Einzigartig ist, dass der Austausch von Kohlenstoffdioxid und Sauerstoff durch das erhöhte Druckniveau wesentlich kleinere Blutvolumina erfordert. Dies macht die Behandlung weniger invasiv und ermöglicht, dass die Patienten während der Behandlung wach sind und spontan atmen können. Die HBOX-Technologie kann dadurch auch mit der etablierten nicht-invasiven oder invasiven mechanischen Ventilation (NIV bzw. IMV) kombiniert und zu früheren Zeitpunkten angewandt werden als bisherige ECMO-Verfahren.

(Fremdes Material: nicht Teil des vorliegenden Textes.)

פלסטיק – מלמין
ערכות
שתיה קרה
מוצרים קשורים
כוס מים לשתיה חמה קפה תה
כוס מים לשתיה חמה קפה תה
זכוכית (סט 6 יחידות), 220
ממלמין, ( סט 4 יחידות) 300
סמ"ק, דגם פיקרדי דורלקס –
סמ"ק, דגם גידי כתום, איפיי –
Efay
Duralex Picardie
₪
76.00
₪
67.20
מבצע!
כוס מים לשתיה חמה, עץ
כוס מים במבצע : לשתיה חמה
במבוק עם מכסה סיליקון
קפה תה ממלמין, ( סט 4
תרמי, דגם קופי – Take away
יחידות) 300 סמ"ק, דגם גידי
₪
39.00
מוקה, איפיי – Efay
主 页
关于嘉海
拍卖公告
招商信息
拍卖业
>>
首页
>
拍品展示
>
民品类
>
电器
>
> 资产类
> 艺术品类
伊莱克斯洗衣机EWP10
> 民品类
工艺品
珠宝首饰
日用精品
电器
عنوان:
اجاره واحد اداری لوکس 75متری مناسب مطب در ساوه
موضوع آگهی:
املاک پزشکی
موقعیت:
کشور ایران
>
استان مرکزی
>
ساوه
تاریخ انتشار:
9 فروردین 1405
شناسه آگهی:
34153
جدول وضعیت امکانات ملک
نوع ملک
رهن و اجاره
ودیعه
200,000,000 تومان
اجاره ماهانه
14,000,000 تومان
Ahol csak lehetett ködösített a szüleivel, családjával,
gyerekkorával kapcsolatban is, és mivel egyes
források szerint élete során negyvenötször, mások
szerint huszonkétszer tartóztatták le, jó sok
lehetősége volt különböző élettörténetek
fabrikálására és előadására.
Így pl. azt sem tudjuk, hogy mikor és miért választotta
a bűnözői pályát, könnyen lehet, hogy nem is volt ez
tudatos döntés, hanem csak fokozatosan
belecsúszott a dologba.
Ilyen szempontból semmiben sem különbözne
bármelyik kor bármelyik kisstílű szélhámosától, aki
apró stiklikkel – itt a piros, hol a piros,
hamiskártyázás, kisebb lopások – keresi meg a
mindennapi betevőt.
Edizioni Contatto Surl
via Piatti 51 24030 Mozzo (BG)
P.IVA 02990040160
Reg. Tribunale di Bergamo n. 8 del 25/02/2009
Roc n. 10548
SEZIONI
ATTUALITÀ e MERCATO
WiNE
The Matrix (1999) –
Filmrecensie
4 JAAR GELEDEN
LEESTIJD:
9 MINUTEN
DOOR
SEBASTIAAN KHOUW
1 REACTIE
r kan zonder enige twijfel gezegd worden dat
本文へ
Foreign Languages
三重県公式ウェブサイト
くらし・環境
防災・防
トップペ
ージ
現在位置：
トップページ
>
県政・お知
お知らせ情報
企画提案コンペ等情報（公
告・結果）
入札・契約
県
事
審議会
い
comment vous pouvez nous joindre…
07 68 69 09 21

„Unser Verfahren bietet im Vergleich zu den bisherigen Methoden viele Vorteile“, so Dr. Peter Schlanstein, Co-Gründer von HBOX Therapies. „Es sorgt dafür, dass Ärzte gar nicht oder erst zu einem späteren Zeitpunkt auf die invasive Beatmung umstellen müssen. Das reduziert potenziell die Liegedauer, die Entwöhnungszeit und das Sterberisiko der Patienten.“

Immer mehr Lungenkrankheiten in alternder Gesellschaft
„Der demografische Wandel, die Zunahme an respiratorischen Erregern sowie stärkere Luftverschmutzung werden dazu führen, dass immer mehr Menschen mit Lungenkrankheiten zu kämpfen haben“, so Kugel. „Wir verfolgen die Entwicklung von HBOX Therapies schon seit einigen Jahren und sehen enormes Potenzial für eine ‚Break-Through-Technologie‘, die auch für weitere Anwendungsbereiche einsetzbar sein wird.“

Das Management-Team von HBOX Therapies besteht aus den Gründern und Gesellschaftern Dr. Peter Schlanstein, Dr. Matthias Menne und Niklas Steuer. Vor der Gründung arbeiteten sie viele Jahre am Institut für Angewandte Medizintechnik (AME) der RWTH Aachen zusammen und sind in ihren Bereichen hochspezialisiert.


[1] Stage Two ist der größte universitäre Startup-Wettbewerb Europas, der Studenten und Forschende dabei unterstützt, ihre Ideen zu Geschäftsmodellen zu machen. Das Netzwerk möchte Investoren über nationale Grenzen hinaus vernetzen und ihnen Zugang zum internationalen Markt verschaffen.

[2] ECMO: Die extrakorporale Membranoxygenierung (= Sauerstoffaufnahme über eine Membran, außerhalb des Körpers) ist ein medizinisches Verfahren, bei dem eine Maschine vorübergehend die Funktion der Lunge übernimmt, also den Körper mit Sauerstoff versorgt.